» **About this task**:
State how many lines in the listing contain the string "lasting", and add nothing to that number.

» **Data in this exercise**:
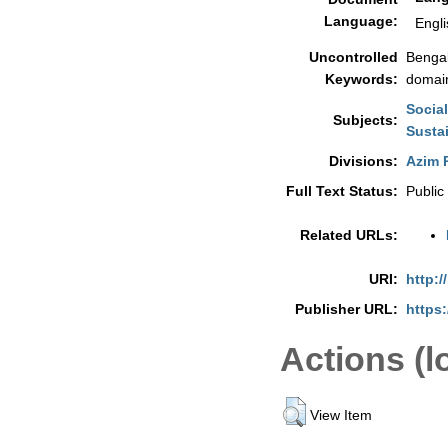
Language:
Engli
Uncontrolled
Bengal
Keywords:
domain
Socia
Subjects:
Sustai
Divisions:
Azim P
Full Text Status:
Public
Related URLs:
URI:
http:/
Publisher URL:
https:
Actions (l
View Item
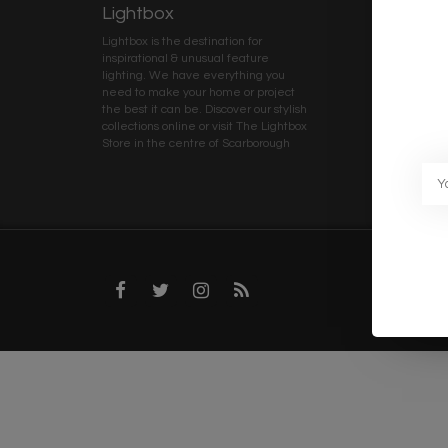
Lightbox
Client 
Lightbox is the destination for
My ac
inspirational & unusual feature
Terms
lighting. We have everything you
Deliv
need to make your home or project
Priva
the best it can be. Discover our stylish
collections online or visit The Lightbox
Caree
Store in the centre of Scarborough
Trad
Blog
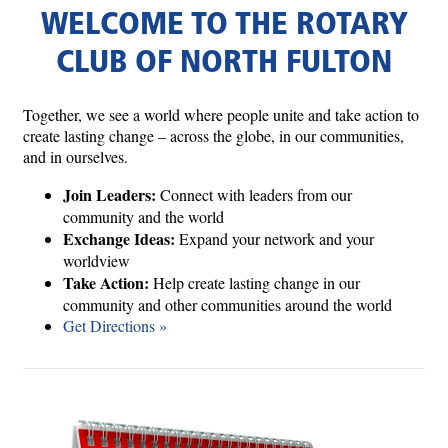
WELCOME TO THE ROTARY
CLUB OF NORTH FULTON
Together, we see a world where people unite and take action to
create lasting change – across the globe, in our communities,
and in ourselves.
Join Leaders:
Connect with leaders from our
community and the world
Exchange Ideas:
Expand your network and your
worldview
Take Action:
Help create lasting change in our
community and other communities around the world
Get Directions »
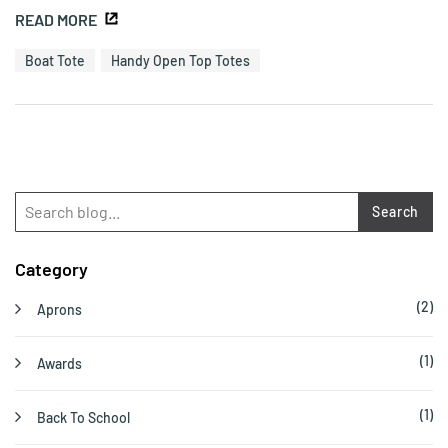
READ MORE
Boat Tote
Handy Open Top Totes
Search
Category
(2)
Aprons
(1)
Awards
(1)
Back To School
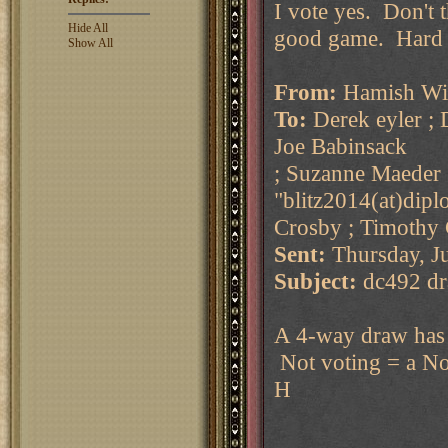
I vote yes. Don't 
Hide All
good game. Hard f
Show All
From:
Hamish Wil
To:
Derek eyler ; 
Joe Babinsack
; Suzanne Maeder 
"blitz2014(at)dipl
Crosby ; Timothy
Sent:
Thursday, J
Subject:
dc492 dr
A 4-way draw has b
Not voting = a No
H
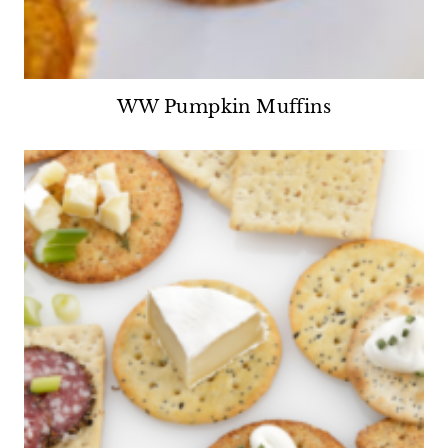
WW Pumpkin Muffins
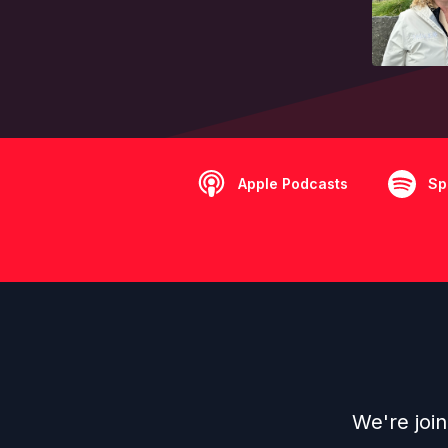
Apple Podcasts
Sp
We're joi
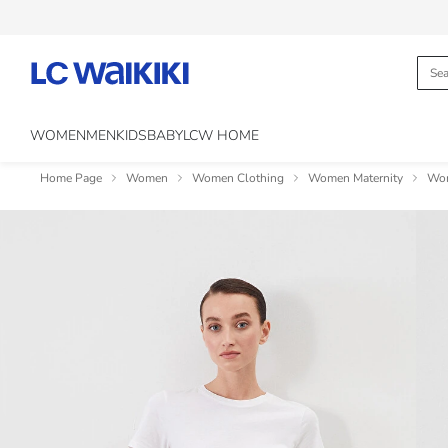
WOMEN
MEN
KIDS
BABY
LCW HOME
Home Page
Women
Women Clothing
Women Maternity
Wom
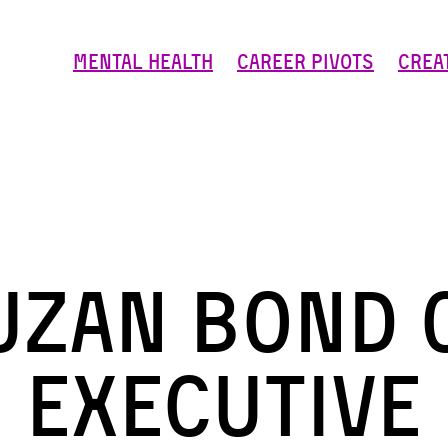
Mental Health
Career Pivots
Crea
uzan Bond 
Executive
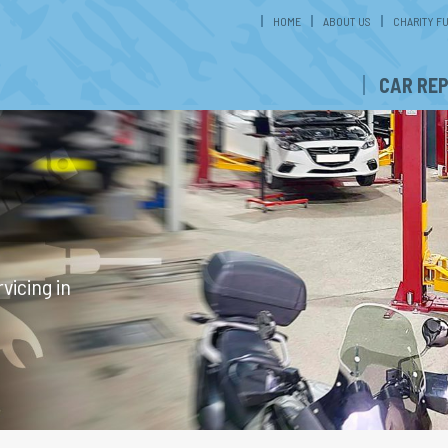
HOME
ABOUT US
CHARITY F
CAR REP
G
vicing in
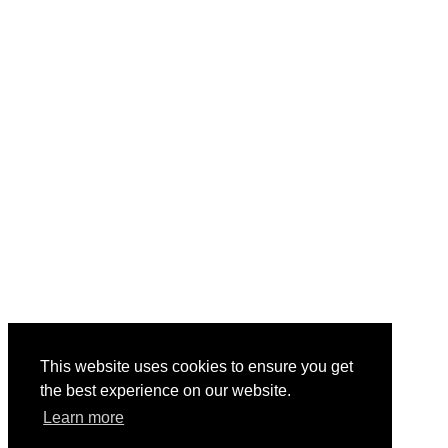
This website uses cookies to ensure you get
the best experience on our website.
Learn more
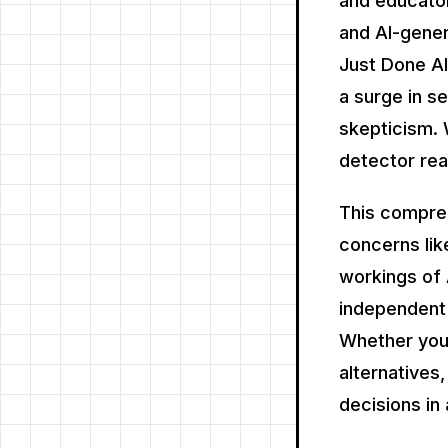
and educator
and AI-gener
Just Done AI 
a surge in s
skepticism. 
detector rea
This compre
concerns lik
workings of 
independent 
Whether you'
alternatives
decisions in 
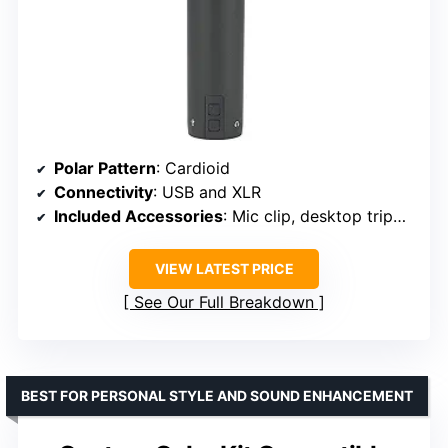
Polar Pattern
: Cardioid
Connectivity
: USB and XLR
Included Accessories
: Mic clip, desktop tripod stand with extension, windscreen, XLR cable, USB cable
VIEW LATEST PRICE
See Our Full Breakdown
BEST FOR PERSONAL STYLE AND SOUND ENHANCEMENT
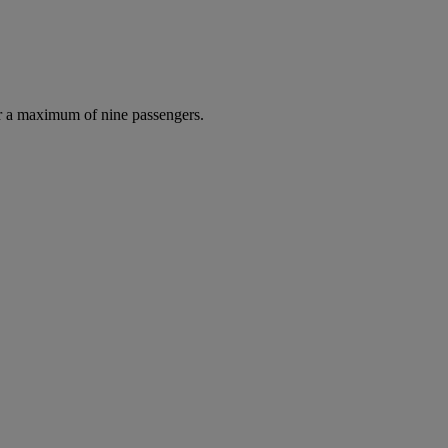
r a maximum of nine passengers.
...
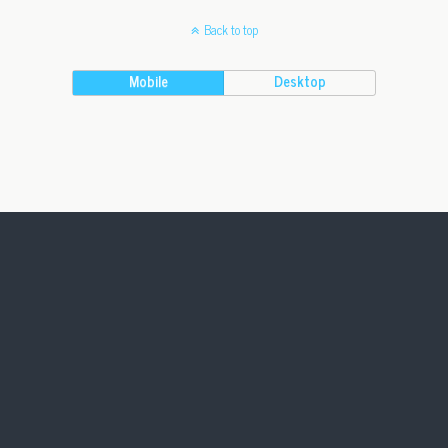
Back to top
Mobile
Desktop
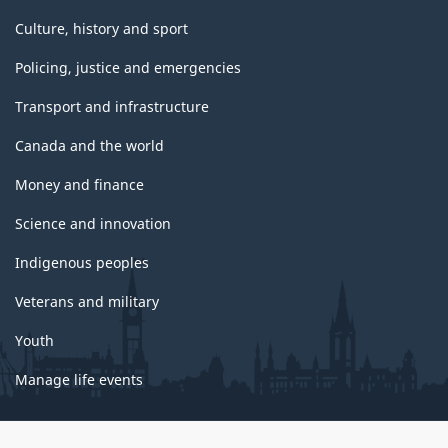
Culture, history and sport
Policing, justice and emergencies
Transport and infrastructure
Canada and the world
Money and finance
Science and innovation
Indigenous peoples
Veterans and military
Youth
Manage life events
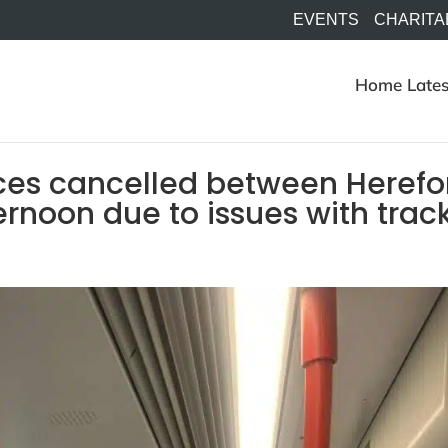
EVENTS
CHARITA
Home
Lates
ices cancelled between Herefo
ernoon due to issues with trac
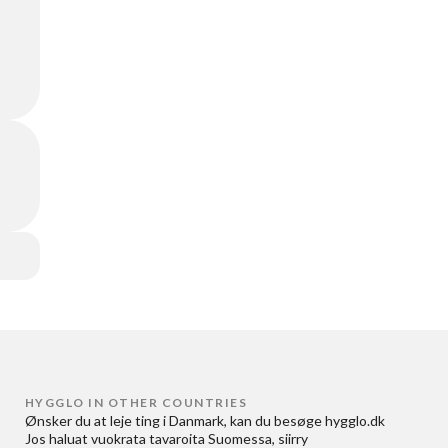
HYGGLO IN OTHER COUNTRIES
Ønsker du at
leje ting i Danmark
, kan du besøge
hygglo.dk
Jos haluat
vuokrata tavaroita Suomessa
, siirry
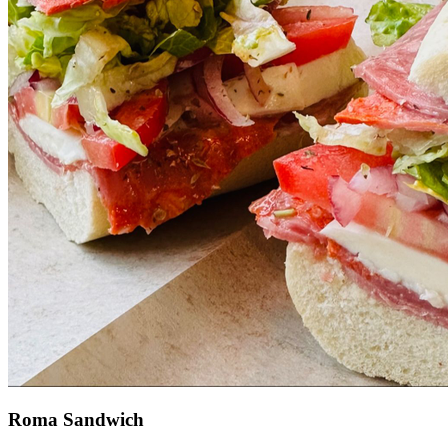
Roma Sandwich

» **Answer space**:
2